Top of Source material
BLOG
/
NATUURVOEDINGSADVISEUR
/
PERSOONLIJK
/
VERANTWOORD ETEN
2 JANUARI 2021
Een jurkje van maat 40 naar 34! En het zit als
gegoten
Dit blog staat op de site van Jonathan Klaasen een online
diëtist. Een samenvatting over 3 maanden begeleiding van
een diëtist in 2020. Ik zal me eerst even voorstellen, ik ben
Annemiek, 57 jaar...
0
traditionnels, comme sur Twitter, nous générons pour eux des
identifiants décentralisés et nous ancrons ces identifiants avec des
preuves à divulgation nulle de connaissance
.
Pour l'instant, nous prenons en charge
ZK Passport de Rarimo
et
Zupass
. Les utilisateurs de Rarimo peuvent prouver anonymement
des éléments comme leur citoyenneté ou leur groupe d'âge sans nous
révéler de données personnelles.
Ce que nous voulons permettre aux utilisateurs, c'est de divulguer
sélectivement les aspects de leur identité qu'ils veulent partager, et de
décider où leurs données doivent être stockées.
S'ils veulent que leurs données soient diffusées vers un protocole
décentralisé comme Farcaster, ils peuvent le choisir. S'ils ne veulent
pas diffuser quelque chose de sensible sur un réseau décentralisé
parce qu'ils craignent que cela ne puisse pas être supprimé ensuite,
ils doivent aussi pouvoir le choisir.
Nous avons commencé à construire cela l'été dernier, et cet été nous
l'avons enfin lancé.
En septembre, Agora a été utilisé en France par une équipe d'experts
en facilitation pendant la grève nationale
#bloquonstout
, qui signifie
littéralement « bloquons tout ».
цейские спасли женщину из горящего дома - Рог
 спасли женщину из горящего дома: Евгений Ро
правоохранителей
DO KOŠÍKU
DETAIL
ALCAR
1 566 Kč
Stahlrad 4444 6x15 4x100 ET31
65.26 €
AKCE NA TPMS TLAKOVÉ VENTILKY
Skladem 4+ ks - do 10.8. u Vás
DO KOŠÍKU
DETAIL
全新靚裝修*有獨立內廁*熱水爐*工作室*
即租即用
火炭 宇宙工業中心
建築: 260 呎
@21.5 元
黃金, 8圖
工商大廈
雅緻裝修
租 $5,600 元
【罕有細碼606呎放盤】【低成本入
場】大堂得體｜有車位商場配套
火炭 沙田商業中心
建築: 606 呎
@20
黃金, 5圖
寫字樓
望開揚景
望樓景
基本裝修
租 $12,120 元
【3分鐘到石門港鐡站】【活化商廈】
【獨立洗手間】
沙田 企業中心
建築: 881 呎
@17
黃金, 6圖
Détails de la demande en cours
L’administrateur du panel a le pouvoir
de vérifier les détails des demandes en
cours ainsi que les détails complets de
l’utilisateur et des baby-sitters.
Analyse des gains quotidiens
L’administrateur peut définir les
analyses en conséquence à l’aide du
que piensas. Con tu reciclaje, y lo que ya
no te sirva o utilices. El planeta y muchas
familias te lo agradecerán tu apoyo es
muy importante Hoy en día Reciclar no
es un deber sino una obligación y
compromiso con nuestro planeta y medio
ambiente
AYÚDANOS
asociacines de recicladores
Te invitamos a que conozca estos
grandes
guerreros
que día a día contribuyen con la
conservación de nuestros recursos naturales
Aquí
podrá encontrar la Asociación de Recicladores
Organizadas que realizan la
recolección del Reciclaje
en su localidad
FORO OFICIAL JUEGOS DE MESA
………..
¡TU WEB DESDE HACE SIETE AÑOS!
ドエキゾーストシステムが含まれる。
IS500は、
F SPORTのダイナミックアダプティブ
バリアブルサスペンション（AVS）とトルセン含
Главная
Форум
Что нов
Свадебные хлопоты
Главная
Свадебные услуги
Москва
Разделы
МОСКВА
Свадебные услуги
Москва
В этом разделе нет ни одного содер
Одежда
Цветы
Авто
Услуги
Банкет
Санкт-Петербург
Bottom of Source material
Give back exactly the lines above starting at the line where "décentralisé comme Farcaster, ils" appears and ending at the line where "de vérifier les détails des demandes en" appears, both included, with no other lines.

| Response to the exercise |
décentralisé comme Farcaster, ils peuvent le choisir. S'ils ne veulent
pas diffuser quelque chose de sensible sur un réseau décentralisé
parce qu'ils craignent que cela ne puisse pas être supprimé ensuite,
ils doivent aussi pouvoir le choisir.
Nous avons commencé à construire cela l'été dernier, et cet été nous
l'avons enfin lancé.
En septembre, Agora a été utilisé en France par une équipe d'experts
en facilitation pendant la grève nationale
#bloquonstout
, qui signifie
littéralement « bloquons tout ».
цейские спасли женщину из горящего дома - Рог
 спасли женщину из горящего дома: Евгений Ро
правоохранителей
DO KOŠÍKU
DETAIL
ALCAR
1 566 Kč
Stahlrad 4444 6x15 4x100 ET31
65.26 €
AKCE NA TPMS TLAKOVÉ VENTILKY
Skladem 4+ ks - do 10.8. u Vás
DO KOŠÍKU
DETAIL
全新靚裝修*有獨立內廁*熱水爐*工作室*
即租即用
火炭 宇宙工業中心
建築: 260 呎
@21.5 元
黃金, 8圖
工商大廈
雅緻裝修
租 $5,600 元
【罕有細碼606呎放盤】【低成本入
場】大堂得體｜有車位商場配套
火炭 沙田商業中心
建築: 606 呎
@20
黃金, 5圖
寫字樓
望開揚景
望樓景
基本裝修
租 $12,120 元
【3分鐘到石門港鐡站】【活化商廈】
【獨立洗手間】
沙田 企業中心
建築: 881 呎
@17
黃金, 6圖
Détails de la demande en cours
L’administrateur du panel a le pouvoir
de vérifier les détails des demandes en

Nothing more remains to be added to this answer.